Mutter Scheck’s appraisal and insistence on cleanliness was not limited to our beds and bodies. Our moral scrupulousness was also closely watched. All single women were forbidden from breaching the confines of the bow at night and Mutter Scheck discouraged us from even lurching to the water closet set aside for our use. Instead she issued us with tin chamber-pots that slid under our bunks, and sometimes had to be fetched from the far wall by wriggling under the lower berths on our stomachs. The Guzunder, when finally found and filled, was to be emptied into the slop pails secured to the side of the berth by a hook, and all was to be voided and rinsed daily, weather permitting. Any woman who did not securely replace the lid to the slop found herself saddled with the responsibility of emptying it for a week or more, an unenviable task when the ship was rolling. Mutter Scheck inspected our cutlery and plates after washing and made us keep our dishes against the side of the berths. When Henriette complained about their constant rattling, Mutter produced some string to hold them fast, and my father inserted small hooks into the wood from which we might hang our cups, for ease of drying and reaching. Often times, at night, I would watch my and Thea’s mugs sway above my head, until sleep finally arrived, and occasionally, during swell, I would be woken by a plummeting handle smacking into the bridge of my nose.
Everything was supervised, rationed, managed. But, as the weeks passed, I saw that Mutter Scheck, while unyielding and particular, was genuinely concerned for our health, even if that concern manifested in a public urging to take aperient pills and eat a little less salt pork and a little more oatmeal. She was affectionate towards us in her own way. Occasionally there were packets left on berths: washing soda for the girl who did not have a spare flannel; a bottle of castor oil for one who did not attend her pail as often as Mutter Scheck believed appropriate. And once, late at night, I saw her lift Ottilie onto her lap, holding her like a baby, so that Maria could swiftly exchange the damp and soiled mattress for an aired one without exposing the sick woman to the indignity of daylight.
Every Sunday Thea and I were visited by our mothers. Mama gave me Hermine in the afternoon so that she might have some respite, and after briefly telling me that everyone was managing as well as they might, she would return to her own berth. Anna Maria, however, liked to sit with Thea and me at the table or on our berth and tell us exactly what had happened since her last visit: the argument Elder Pasche had started with a sailor who spoke directly to Rosina; the rumour that a couple from Klemzig were not actually married; the dolphins she had seen swimming upside down alongside the ship; the great escape of the captain’s pig from its crate upon deck and the unease she felt watching Dr Meissner treat those who remained unwell.
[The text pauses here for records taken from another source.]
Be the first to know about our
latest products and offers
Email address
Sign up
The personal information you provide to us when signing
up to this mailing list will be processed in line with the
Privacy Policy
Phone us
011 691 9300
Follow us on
‘I believe he considers the work beneath him,’ she admitted to us one afternoon, absently letting Hermine chew her finger. ‘Do you know the man Helbig, from Züllichau?’
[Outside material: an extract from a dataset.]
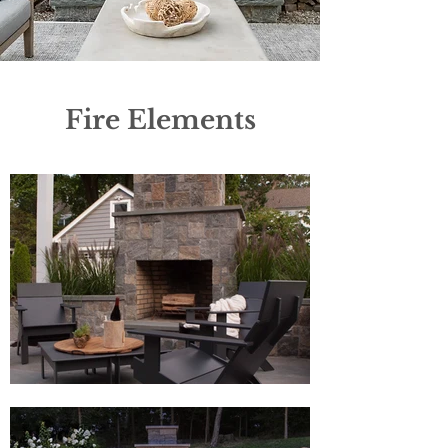
Fire Elements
Thea and I shook our heads.
‘Well, he is very sick. This morning, after an awful night – we could all hear him moaning – the doctor was fetched. He was conferring with the man’s wife, and an argument broke out between them. Frau Helbig was very distressed, shouting at the doctor and asking him how her husband was supposed to get better without any medicine. Everyone went quiet at that. Then we all heard Dr Meissner lose his temper and scream at this woman – this poor woman, afraid for her husband’s life.’
‘What did he say?’ Thea asked.
‘I shouldn’t repeat it.’ Anna Maria dropped her voice to a whisper. ‘He said, “Do not tell me how to do my work, bloody peasant!” And then, when he realised we had all heard him, he spat on the floor and told us we were all “a pack of dogs”.’
‘Does he not have any medicine?’ The thought that the man entrusted with our wellbeing held us in contempt made me feel deeply uneasy.
‘He does. I have seen his chest.’ She shook her head. ‘I think the truth is that he is a drunkard and that he had forgotten to give Herr Helbig treatment. The door to his cabin was ajar yesterday. I saw him asleep in there, snoring as loud as you like, no matter that it was the afternoon and children sicking up their water below decks.’